## MATERIAL FOR THIS EXERCISE

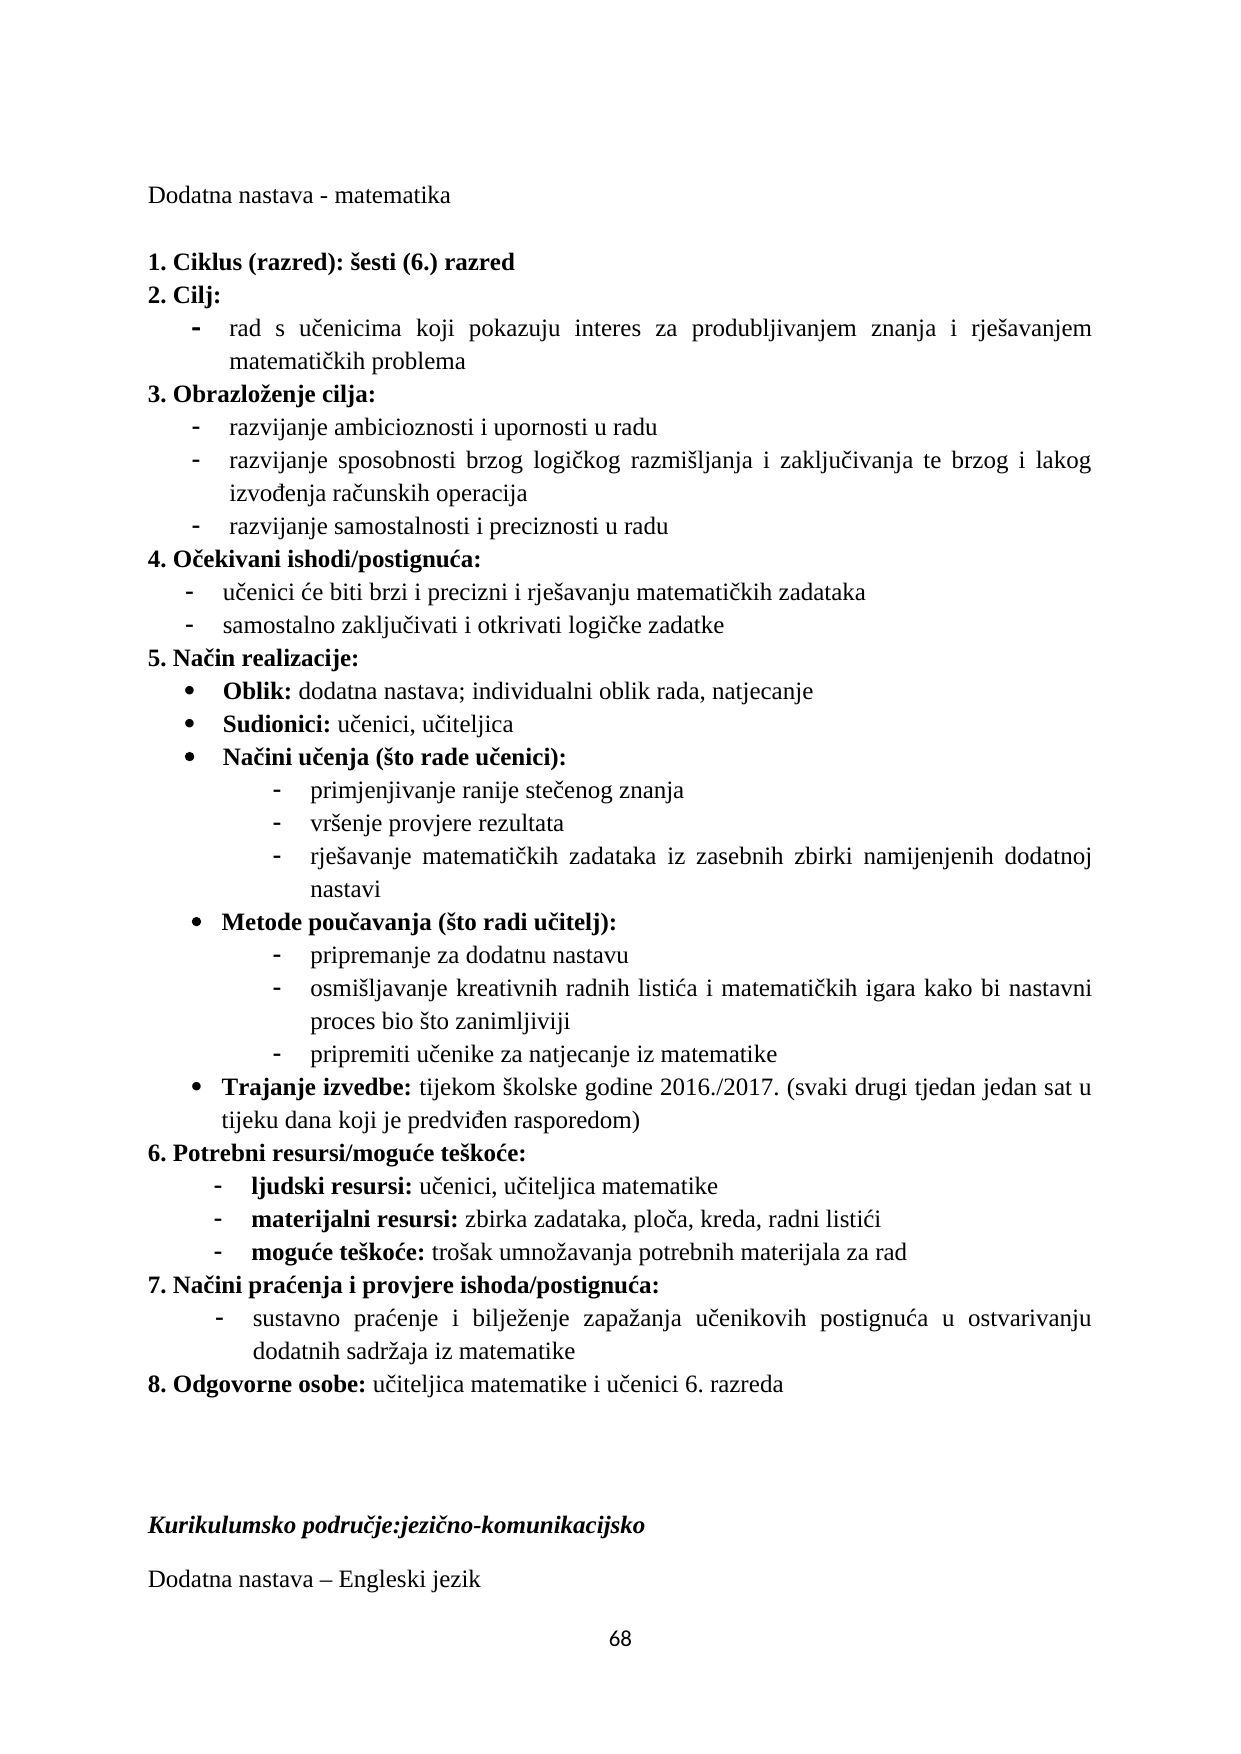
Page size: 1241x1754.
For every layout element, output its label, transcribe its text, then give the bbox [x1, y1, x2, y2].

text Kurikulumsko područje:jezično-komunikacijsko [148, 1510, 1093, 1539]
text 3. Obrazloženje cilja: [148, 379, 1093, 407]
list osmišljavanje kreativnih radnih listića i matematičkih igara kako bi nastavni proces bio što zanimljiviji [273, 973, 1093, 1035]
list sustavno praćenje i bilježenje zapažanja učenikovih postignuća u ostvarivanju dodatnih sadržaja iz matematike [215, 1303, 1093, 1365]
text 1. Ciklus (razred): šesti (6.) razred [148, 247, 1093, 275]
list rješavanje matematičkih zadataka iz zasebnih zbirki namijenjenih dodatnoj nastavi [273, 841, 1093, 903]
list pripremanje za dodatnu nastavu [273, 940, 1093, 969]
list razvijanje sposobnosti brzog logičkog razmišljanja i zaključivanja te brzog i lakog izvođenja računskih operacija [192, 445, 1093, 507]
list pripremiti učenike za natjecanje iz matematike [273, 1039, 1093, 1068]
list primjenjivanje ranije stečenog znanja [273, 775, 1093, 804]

## TASK
Copy out all of the data word for word. Do not carry over any picture.

## TASK RESULT
Page size: 1241x1754.
For every layout element, output its label, transcribe its text, then give the bbox [x1, y1, x2, y2].

text Kurikulumsko područje:jezično-komunikacijsko [148, 1510, 1093, 1539]
text 3. Obrazloženje cilja: [148, 379, 1093, 407]
list osmišljavanje kreativnih radnih listića i matematičkih igara kako bi nastavni proces bio što zanimljiviji [273, 973, 1093, 1035]
list sustavno praćenje i bilježenje zapažanja učenikovih postignuća u ostvarivanju dodatnih sadržaja iz matematike [215, 1303, 1093, 1365]
text 1. Ciklus (razred): šesti (6.) razred [148, 247, 1093, 275]
list rješavanje matematičkih zadataka iz zasebnih zbirki namijenjenih dodatnoj nastavi [273, 841, 1093, 903]
list pripremanje za dodatnu nastavu [273, 940, 1093, 969]
list razvijanje sposobnosti brzog logičkog razmišljanja i zaključivanja te brzog i lakog izvođenja računskih operacija [192, 445, 1093, 507]
list pripremiti učenike za natjecanje iz matematike [273, 1039, 1093, 1068]
list primjenjivanje ranije stečenog znanja [273, 775, 1093, 804]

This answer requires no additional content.